According to the latest figures released by the National Institute of Statistics Spain’s GDP contracted for a third consecutive quarter confirming the country is still in recession. A technical recession is commonly defined as two consecutive quarters of economic contraction.
Gross Domestic Product (GDP) generated by the Spanish economy registered a real variation of –0.4%, one tenth lower than the previous quarter.
The interannual GDP variation was –1.0%, as compared with 0.4%, for the first quarter. This behaviour was due to the more negative contribution by domestic demand, partly compensated by the positive contribution of foreign demand and order similar to that recorded in the previous quarter.
Euro group leader Jean-Claude Juncker has called on the ECB to step in to help cut Spain’s debt costs.

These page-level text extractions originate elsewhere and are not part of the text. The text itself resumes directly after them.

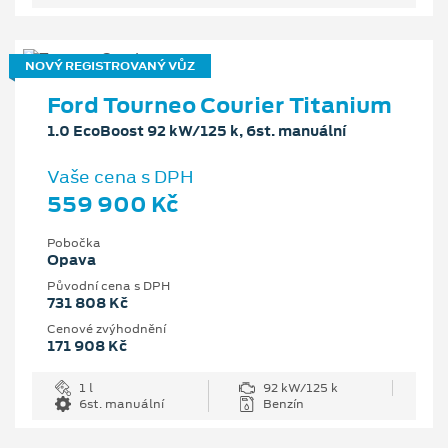
NOVÝ REGISTROVANÝ VŮZ
Ford Tourneo Courier Titanium
1.0 EcoBoost 92 kW/125 k, 6st. manuální
Vaše cena s DPH
559 900 Kč
Pobočka
Opava
Původní cena s DPH
731 808 Kč
Cenové zvýhodnění
171 908 Kč
1 l
92 kW/125 k
6st. manuální
Benzín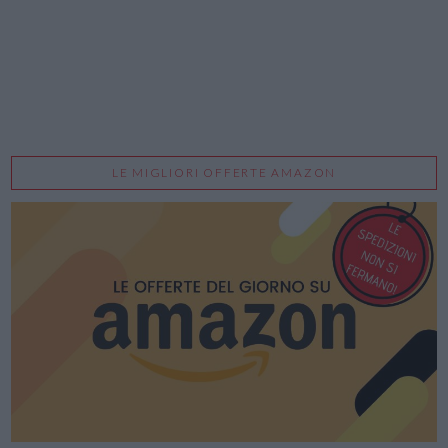
LE MIGLIORI OFFERTE AMAZON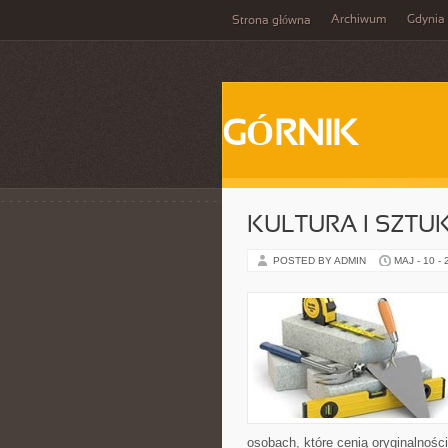
Archiwum
Gdynia
Strona główna
GÓRNIK
KULTURA I SZTU
POSTED BY ADMIN
MAJ - 10 -
osobach, które cenią oryginalnośc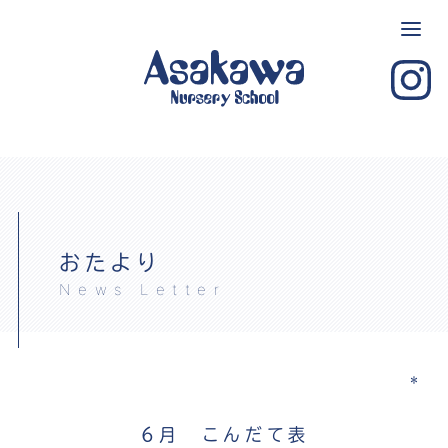
おたより
News Letter
＊
6月 こんだて表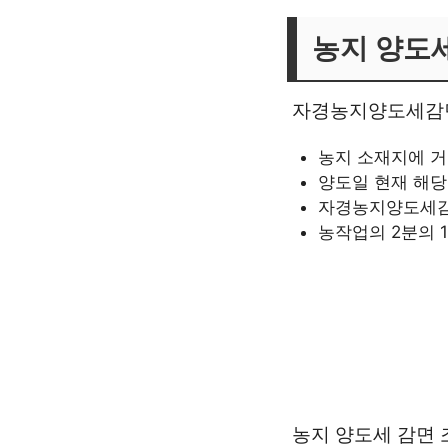
농지 양도
자경농지양도세감면
농지 소재지에 거
양도일 현재 해당
자경농지양도세감면
농작업의 2분의 
농지 양도세 감면 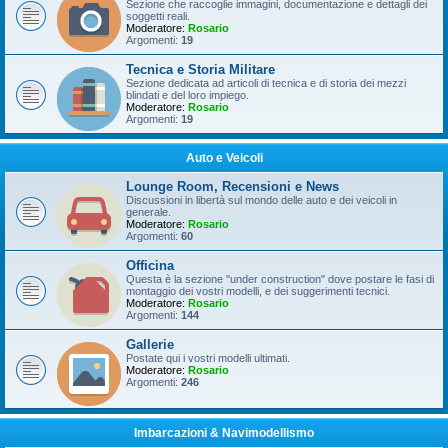
Sezione che raccoglie immagini, documentazione e dettagli dei
soggetti reali.
Moderatore:
Rosario
Argomenti:
19
Tecnica e Storia Militare
Sezione dedicata ad articoli di tecnica e di storia dei mezzi
blindati e del loro impiego.
Moderatore:
Rosario
Argomenti:
19
Auto e Veicoli
Lounge Room, Recensioni e News
Discussioni in libertà sul mondo delle auto e dei veicoli in
generale.
Moderatore:
Rosario
Argomenti:
60
Officina
Questa è la sezione "under construction" dove postare le fasi di
montaggio dei vostri modelli, e dei suggerimenti tecnici.
Moderatore:
Rosario
Argomenti:
144
Gallerie
Postate qui i vostri modelli ultimati.
Moderatore:
Rosario
Argomenti:
246
Imbarcazioni & Navimodellismo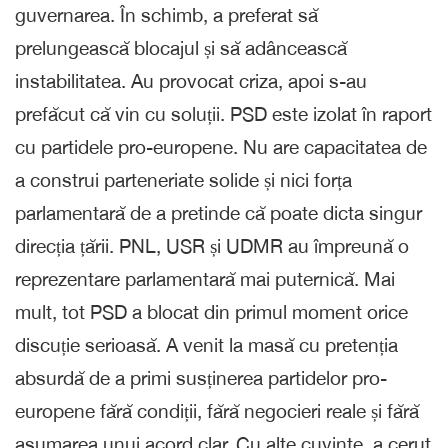
guvernarea. În schimb, a preferat să
prelungească blocajul și să adâncească
instabilitatea. Au provocat criza, apoi s-au
prefăcut că vin cu soluții. PSD este izolat în raport
cu partidele pro-europene. Nu are capacitatea de
a construi parteneriate solide și nici forța
parlamentară de a pretinde că poate dicta singur
direcția țării. PNL, USR și UDMR au împreună o
reprezentare parlamentară mai puternică. Mai
mult, tot PSD a blocat din primul moment orice
discuție serioasă. A venit la masă cu pretenția
absurdă de a primi susținerea partidelor pro-
europene fără condiții, fără negocieri reale și fără
asumarea unui acord clar. Cu alte cuvinte, a cerut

“We will work in close agreement with the ECB, and we will, as ECB President Mario Draghi said, see results,” Mr Juncker said speaking to press.
“I don’t want to drive expectations, but I must say, we have reached a decisive phase.”
Spain’s consumer price index also increased with an increase of 2.2%, year-on-year. The increase was higher than expectations due to the increase in medicine costs put in place by the government to save money and reduce the deficit.
Economists warned price hikes, and especially a 3% rise in sales tax due, would distort consumer prices while the deepening recession reflected slower domestic demand.